Cannabis use disorder: the continued use of cannabis despite clinically significant impairment, ranging from mild to severe

The main risk factors for cannabis abuse include frequent use at a young age; personal maladjustment; emotional distress; poor parenting; school drop-out; affiliation with drug-using peers; moving away from home at an early age; daily cigarette smoking; and ready access to cannabis. The researchers conclude there is emerging evidence that positive experiences to early cannabis use are a significant predictor of late dependence and that genetic predisposition plays a role in the development of problematic use

 

The school experience strongly influences risk of cannabis use or vice versa. Among adolescents enrolled in school, two- threefold greater prevalence of cannabis use during the past month is seen among adolescents with (compared with without) the following characteristics:

  • Failing grades
  • Nonparticipation in extracurricular activities
  • Dislike of school
  • Others in grade who use cannabis, alcohol, or cigarettes

ie regular cannabis users in adolescence increases risk of poor school performance

 

  • Employment status – Those employed full-time or not in the labor force (eg, students, retired, disabled) have lower prevalence of cannabis use during the past month than do those working part-time (11.6 percent) or unemployed (7.5 and 4.8 versus 15 percent).
  • Income – Adults with income less than $20,000 USD annually have 2.5-times higher rates of cannabis use during the past year than adults with income of at least $70,000 USD annually (15.6 versus 5.9 percent).
  • Marital status – Unmarried adults are more likely to have used cannabis during the past year than are married adults or those widowed/separated (21.0 versus 5.5 versus 8.3 percent).
  • Legal status – Adults on parole, probation, or supervised release status are approximately three times more likely to have used cannabis in the past month than are individuals not in such legal status.
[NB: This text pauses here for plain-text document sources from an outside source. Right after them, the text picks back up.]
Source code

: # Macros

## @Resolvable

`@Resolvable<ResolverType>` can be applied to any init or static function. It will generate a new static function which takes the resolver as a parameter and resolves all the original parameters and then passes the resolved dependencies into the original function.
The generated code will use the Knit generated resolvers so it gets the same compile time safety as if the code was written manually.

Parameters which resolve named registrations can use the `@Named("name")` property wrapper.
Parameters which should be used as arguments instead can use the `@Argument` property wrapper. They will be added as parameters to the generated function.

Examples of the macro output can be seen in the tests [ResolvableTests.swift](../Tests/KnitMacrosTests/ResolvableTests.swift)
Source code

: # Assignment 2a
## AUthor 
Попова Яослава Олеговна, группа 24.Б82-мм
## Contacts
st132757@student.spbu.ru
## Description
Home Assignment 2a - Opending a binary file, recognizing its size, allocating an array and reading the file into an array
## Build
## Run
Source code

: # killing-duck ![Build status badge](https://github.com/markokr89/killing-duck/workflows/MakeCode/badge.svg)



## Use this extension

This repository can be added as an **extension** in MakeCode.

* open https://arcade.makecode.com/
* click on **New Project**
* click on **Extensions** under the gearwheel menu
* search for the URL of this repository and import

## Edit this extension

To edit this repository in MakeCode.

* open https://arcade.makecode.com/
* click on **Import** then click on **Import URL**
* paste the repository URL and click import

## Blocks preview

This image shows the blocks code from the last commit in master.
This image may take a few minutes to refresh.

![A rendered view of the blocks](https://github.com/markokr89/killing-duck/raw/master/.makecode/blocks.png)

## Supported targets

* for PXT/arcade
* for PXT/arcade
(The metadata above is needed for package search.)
Adolescents with violent or illegal behavior in the past year are at least twice as likely as those without such behavior.
  • Social network – Among adolescents, a positive relationship with parents and having parents, friends, or peers who disapprove of cannabis use are all associated with at least twofold lower prevalence of cannabis use over the past month.
  • Religion – Adolescents with frequent attendance at religious services or strong religious beliefs are two to three times less likely to have used cannabis over the past month than those without such protective factors.
  • Other substance use – Cigarette smokers and alcohol drinkers are each five to six times more likely than nonsmokers and nondrinkers to use cannabis.
  • Geography – Prevalence of cannabis use over the past month in the United States varies somewhat by geographic characteristics. Highest rates are found in New England (11.0 percent) and the West (10.3 percent) and in large (>1 million population) metropolitan areas (8.7 percent). Lowest rates are found in the South Central region (5.9 percent) and in rural areas (4.5 percent).

 

But Cannabis use disorder constitutes a small proportion of the global burden of disease relative to other substance use disorders. Of the approximately two million total disability adjusted life-years lost to substance use disorders (not including tobacco), individual substance use disorders were:

  • Alcohol – 47 percent
  • Opioids – 24.3 percent
  • Amphetamines – 7.0 percent
  • Cannabis – 5.5 percent
  • Cocaine – 2.9 percent
  • Other illicit drugs – 13.4 percent

 

Large-scale cross-sectional epidemiological studies and smaller prospective longitudinal studies have not found cannabis use to be significantly associated with serious or chronic medical conditions or death from medical conditions.